A couple of weeks ago, at a time I assumed most migrating birds were long gone, a flock of swans flew overhead in a formation that resembled a check-mark headed out of Alaska. As the birds silently wafted out of sight, I wondered where they might be headed.

Not long after that, a biologist emailed me to show the results of his summer work—the migration paths of about 50 tundra swans he and his coworkers had fitted with satellite transmitters. Looking at their progress now on Google Earth, I can see that a swan took off from the pothole lake country southeast of Selawik in early October, flew over my vantage point in Fairbanks on October 6th, took a hard right through North Pole and continued down a path roughly above the Alaska Highway. Around Calgary, the bird made a run east to a huge reservoir in Saskatchewan farm country. From there, the bird turned around and made its way to where it now stands, or maybe floats, in early November: a circle-pivot irrigated field near Dairy, Oregon.

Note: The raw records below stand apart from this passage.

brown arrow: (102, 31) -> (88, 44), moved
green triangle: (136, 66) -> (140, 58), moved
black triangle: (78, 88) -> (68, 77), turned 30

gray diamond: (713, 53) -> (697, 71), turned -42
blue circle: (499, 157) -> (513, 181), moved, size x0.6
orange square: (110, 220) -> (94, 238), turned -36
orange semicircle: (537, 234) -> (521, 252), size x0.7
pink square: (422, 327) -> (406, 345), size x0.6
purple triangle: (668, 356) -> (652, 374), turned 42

Though the bird with the transmitter flew over one day before I noticed the group of swans, it’s a good bet it was coming from the same place. Craig Ely, a waterfowl biologist with the U.S.G.S. Alaska Science Center in Anchorage, said that tundra swans are gregarious enough that birds spending summer in the same place often follow similar flight paths when they migrate in and out. This fall and perhaps into fall 2009, Ely and his colleagues are following 48 tundra swans with precision he never dreamed of when he started studying swans 20 years ago.

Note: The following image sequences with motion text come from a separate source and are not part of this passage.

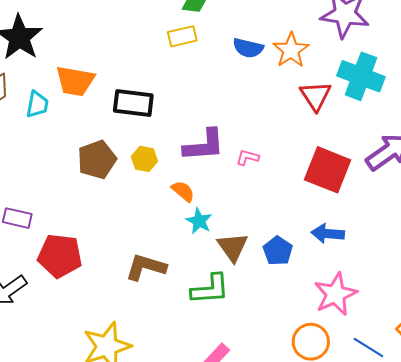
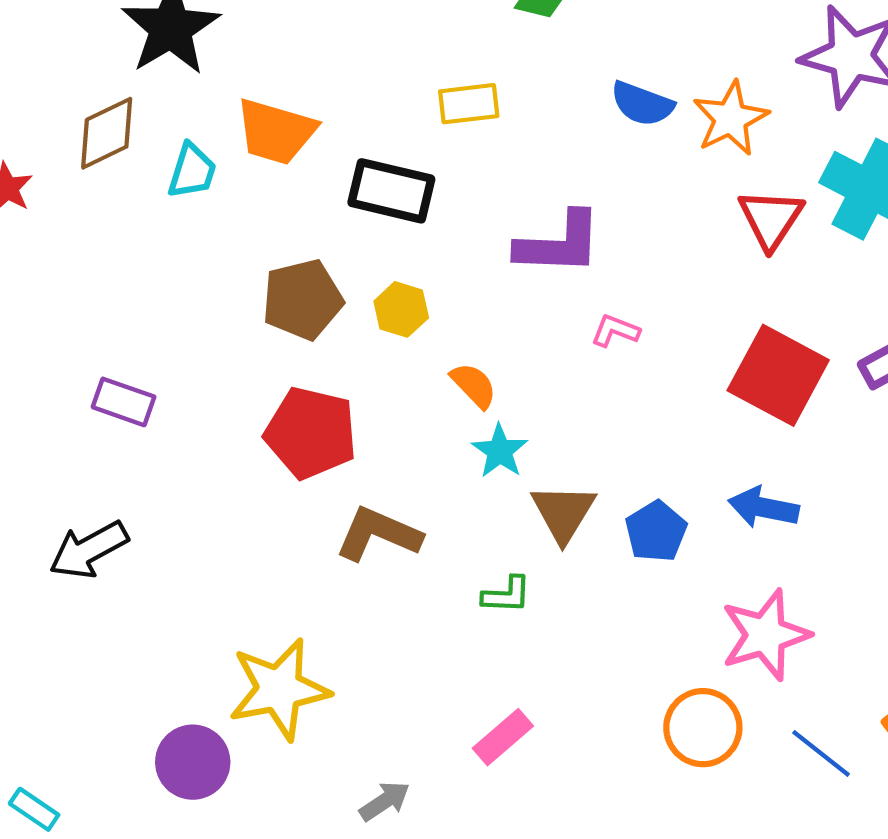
yellow rectangle: (182, 36) -> (469, 104), moved
purple L-shape: (204, 145) -> (559, 244), moved
red pentagon: (60, 256) -> (311, 433), moved
green L-shape: (210, 289) -> (507, 595), size x0.6

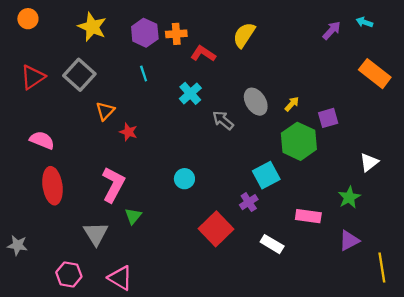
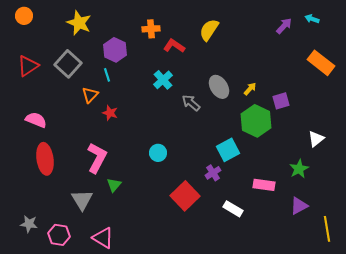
purple hexagon: (145, 33) -> (115, 50), moved
cyan line: (144, 74) -> (107, 75), moved
gray star: (17, 245) -> (29, 224), moved

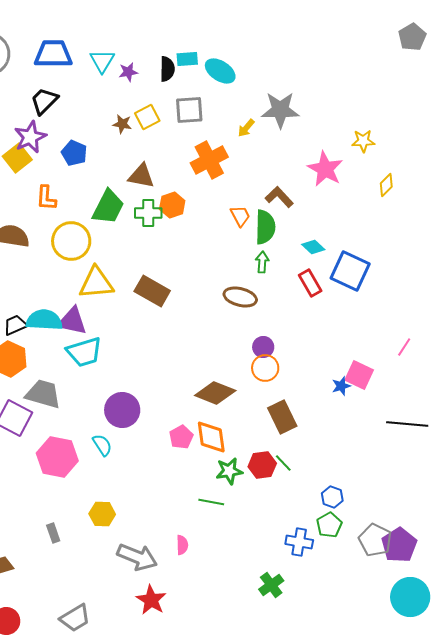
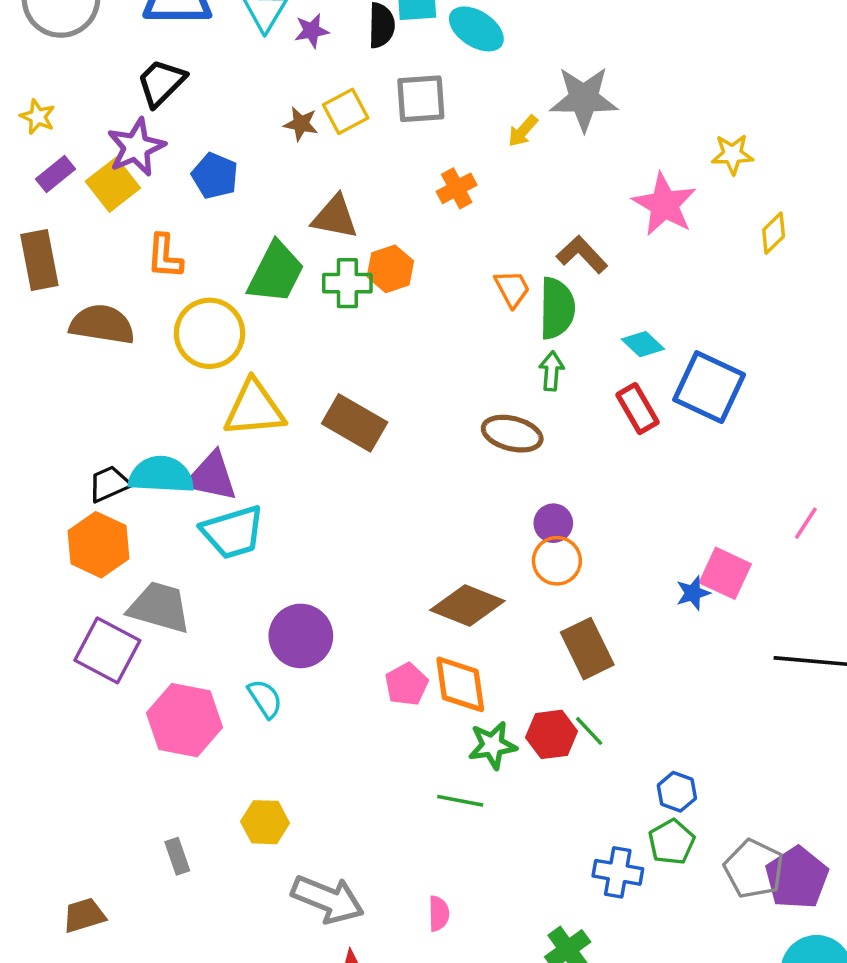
orange cross: (209, 160) -> (457, 188), size x0.6
pink semicircle: (182, 545) -> (439, 914), moved

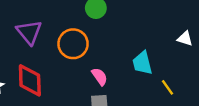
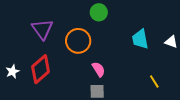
cyan trapezoid: (142, 63) -> (140, 39), moved
red diamond: (30, 80) -> (41, 69), turned 48

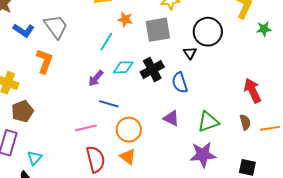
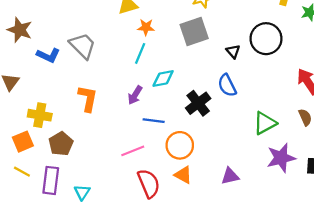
orange star: (125, 19) -> (146, 27), moved
black circle: (208, 32) -> (266, 39), moved
orange L-shape: (44, 61) -> (88, 98), moved
black cross: (152, 69) -> (198, 103), moved
purple triangle: (171, 118) -> (230, 176), moved, turned -30
purple star: (203, 155) -> (281, 158), moved

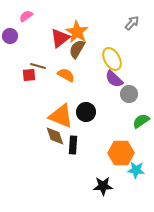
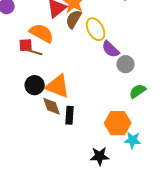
yellow ellipse: (112, 59) -> (96, 29), moved
brown line: (38, 66) -> (35, 52), moved
orange semicircle: (66, 75) -> (42, 33), moved, size x1.4
black circle: (86, 112) -> (35, 85), moved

During July and August of summer 2008, biologists went to five different regions where tundra swans hang for the summer and hatch brand-new cygnets—near Cold Bay, King Salmon, the Yukon-Kuskokwim delta, Kotzebue Sound, and the mouth of the Colville River on Alaska’s North Slope. With dip nets and other tools, the biologists captured the temporarily flightless birds (because they were molting—replacing some flight feathers) and surgically implanted satellite transmitters in the abdomens of 10 birds at each location. The transmitters are less obtrusive to the birds than those wrapped around the neck or worn as a backpack, Ely said, and they should be good for two years, which will at least allow biologists to track next spring’s migration back to Alaska.

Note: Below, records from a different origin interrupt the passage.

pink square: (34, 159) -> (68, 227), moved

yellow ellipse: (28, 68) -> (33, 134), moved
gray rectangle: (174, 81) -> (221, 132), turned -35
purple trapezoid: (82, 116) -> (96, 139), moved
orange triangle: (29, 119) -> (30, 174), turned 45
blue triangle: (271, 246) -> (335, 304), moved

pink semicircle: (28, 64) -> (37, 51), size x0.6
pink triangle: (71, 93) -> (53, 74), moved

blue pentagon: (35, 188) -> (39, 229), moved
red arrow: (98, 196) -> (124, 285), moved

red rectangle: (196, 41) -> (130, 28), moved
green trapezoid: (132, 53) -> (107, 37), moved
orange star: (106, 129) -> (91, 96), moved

As for the fall migration, Ely learned that tundra swans around Cold Bay don’t migrate out of Alaska, as some biologists thought; that some King Salmon birds migrating to California go all the way inland to Saskatchewan during the trip; and that Colville River swans, known to spend winters on the East Coast of the U.S., also visit Saskatchewan before taking a hard left through North Dakota and heading east.

“There must be good habitat in Saskatchewan, or else why would birds going to (both the east and west coasts) make a big, looping migration to go there on the way?” Ely said.

By following the birds he tagged this summer, Ely has learned many things he didn’t know, especially the swans’ use of remote habitats at northern staging areas before migration and some details about swan migration biologists had only guessed at before.

“This validates a lot of the data that’s already in textbooks,” he said.

Tracking the birds on the Internet is also a bit of fun for people who want to follow the last birds to leave Alaska and the first to arrive back next spring, which seems like a long time from now. (alaska.usgs.gov/science/biology/avian_influenza/TUSW/index.html)

“Hopefully most of the (transmitters) will work through the winter, and their approach will be a reminder that spring is on the way,” Ely said.